An Example - Breaking Down Your Prices
Let’s look at an example of how you could price your fittings
Jess is a newly qualified hair extensions technician. She is trained in 3 methods – fusion bonds, micro ring, and tape – and would like to offer all of these to her customers in the hope this will attract more business.
Jess has looked at her local area and most other hair extensionists are charging around £290 for a full head of 18” hair extensions. Sally would like to use good quality hair but not maybe at the very top end 'luxury' quality, and has found a supplier that charges around £170 for the amount of hair she will require for a full head. She is also happy to drive up to 20 miles to her clients, or will ask them to travel to her if they are further away than this. Jess wants to set her business up to focus on good quality, but affordable hair extensions.
So her pricing may look something like this:
Cost of hair and tools (e.g. micro rings): £170
Cost of fuel: £10 approx
Total costs: £180.
If she charges the same as her local area, she will make around £110 for each fitting, which is a nice healthy profit for her business.
However, being new to the industry she may decide to offer a slightly lower price while she builds experience and a picture portfolio. Then, once she is more established she can look to ways to set herself apart from others by offering a more 'luxury' experience and increasing her prices to reflect this.

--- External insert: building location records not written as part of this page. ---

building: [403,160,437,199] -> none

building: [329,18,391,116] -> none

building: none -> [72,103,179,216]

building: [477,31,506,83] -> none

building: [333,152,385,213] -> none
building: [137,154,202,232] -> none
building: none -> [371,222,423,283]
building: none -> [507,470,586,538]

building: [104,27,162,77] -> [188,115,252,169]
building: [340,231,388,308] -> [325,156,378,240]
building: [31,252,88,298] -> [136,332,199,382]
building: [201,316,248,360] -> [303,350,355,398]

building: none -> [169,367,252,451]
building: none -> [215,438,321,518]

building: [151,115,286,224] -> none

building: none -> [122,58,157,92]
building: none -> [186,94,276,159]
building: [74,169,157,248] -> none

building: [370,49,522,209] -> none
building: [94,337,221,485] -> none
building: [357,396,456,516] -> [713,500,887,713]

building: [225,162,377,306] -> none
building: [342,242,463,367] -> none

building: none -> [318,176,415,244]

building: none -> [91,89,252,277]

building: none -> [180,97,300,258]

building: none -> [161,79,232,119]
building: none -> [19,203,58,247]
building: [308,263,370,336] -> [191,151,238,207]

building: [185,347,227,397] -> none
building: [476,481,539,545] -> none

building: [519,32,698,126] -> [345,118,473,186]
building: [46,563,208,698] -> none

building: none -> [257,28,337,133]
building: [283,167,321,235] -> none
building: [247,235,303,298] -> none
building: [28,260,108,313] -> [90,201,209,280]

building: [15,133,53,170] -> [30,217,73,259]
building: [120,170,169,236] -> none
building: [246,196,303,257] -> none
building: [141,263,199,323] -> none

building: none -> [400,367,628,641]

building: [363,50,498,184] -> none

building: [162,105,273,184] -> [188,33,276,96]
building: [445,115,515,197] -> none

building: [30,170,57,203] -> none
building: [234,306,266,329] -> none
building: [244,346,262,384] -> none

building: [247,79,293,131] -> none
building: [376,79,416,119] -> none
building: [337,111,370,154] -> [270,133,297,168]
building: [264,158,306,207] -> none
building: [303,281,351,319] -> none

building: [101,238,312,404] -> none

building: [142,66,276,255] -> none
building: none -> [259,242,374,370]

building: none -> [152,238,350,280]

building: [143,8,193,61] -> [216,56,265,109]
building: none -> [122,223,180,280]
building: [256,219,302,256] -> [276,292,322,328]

Every Business Is Different....
There is no definitive way to set your pricing for your hair extensions business. Every business is different with different priorities, profit margins and quality of hair that they use, so you will need to work hard to establish yourself in the market and build your clientele so that you can become a well-known and trusted hair extensionist in your area.
Try to have the mindset that you don't just want to be another hair extensions technician, you want to stand out from the crowd by paying attention to all the details that make the experience with you so much better than any other technician.